Inps Pensioni

Il punto sulla riforma delle pensioni 2017

Il rapporto annuale dell’Inps ha fatto emergere un dato inaccettabile.

Sono stati infatti 5,8 milioni i pensionati (il 37,5% del totale) che hanno percepito un assegno inferiore ai 1.000 euro al mese. “Questo dato dimostra che la quattordicesima non è sufficiente, specie perché non commisurata al reddito Isee della famiglia”. La novità della riforma delle pensioni contenuta nella Legge di bilancio recentemente attuata, ovvero la quattordicesima non pare adeguata al disagio sociale. Serve maggiore equità nella distribuzione delle poche risorse disponibili, altrimenti si rischia di dare troppo a chi non ne ha affatto bisogno e di dare poco a chi non può arrivare alla fine del mese”, aggiunge Dona.

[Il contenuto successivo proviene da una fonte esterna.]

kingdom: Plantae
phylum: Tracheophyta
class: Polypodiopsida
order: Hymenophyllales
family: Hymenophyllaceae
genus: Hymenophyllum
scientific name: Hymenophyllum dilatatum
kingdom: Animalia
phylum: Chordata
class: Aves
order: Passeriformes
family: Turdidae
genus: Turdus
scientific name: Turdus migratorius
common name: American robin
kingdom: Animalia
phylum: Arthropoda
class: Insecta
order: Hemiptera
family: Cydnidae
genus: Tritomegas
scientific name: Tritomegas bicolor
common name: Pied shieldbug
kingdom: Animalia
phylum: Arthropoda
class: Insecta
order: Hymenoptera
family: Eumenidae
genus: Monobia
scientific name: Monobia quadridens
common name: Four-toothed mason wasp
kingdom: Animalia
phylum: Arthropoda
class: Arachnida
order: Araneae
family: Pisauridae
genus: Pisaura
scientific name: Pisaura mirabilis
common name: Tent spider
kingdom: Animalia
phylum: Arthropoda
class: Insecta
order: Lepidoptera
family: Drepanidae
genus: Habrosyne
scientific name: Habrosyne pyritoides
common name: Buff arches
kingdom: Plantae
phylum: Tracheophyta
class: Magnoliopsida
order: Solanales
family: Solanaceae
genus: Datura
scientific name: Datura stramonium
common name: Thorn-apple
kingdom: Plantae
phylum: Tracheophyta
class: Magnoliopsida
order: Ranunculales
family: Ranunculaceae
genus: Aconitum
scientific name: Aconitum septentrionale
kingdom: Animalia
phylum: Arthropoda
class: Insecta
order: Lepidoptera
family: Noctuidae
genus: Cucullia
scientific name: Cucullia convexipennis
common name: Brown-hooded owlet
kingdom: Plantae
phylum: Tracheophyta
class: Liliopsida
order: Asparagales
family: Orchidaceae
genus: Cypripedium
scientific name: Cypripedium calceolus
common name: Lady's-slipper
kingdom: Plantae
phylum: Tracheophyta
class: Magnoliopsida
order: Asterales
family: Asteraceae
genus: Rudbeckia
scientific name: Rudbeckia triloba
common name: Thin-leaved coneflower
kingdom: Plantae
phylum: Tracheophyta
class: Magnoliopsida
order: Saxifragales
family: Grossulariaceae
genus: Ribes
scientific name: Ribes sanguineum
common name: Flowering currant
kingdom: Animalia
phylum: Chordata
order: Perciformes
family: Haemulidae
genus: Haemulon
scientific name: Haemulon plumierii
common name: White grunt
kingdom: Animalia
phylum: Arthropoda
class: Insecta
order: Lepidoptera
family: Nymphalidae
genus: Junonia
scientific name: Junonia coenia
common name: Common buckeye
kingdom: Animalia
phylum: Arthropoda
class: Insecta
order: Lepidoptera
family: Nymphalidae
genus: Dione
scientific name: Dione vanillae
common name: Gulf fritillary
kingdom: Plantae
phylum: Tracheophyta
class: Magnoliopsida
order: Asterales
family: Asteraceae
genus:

OLTRE 5,8 MILIONI DI PENSIONATI CON MENO DI 1.000 EURO AL MESE

Tito Boeri ha presentato oggi in Parlamento il rapporto annuale dell’Inps, da cui emerge che oltre 5,8 milioni di italiani percepisce una pensione inferiore a 1.000 euro al mese. Addirittura ci sono quasi 1,7 milioni di cittadini che prendono meno di 500 euro. Boeri, nel corso della presentazione, ha voluto ricordare che sono 150 su 440 le prestazioni di natura pensionistica che l’Inps eroga. “Non siamo perciò più solo erogatori di pensioni”, ha detto, spiegando che sarebbe opportuno che il Parlamento cambiasse la denominazione dell’Inps, facendola diventare Istituto nazionale della protezione sociale..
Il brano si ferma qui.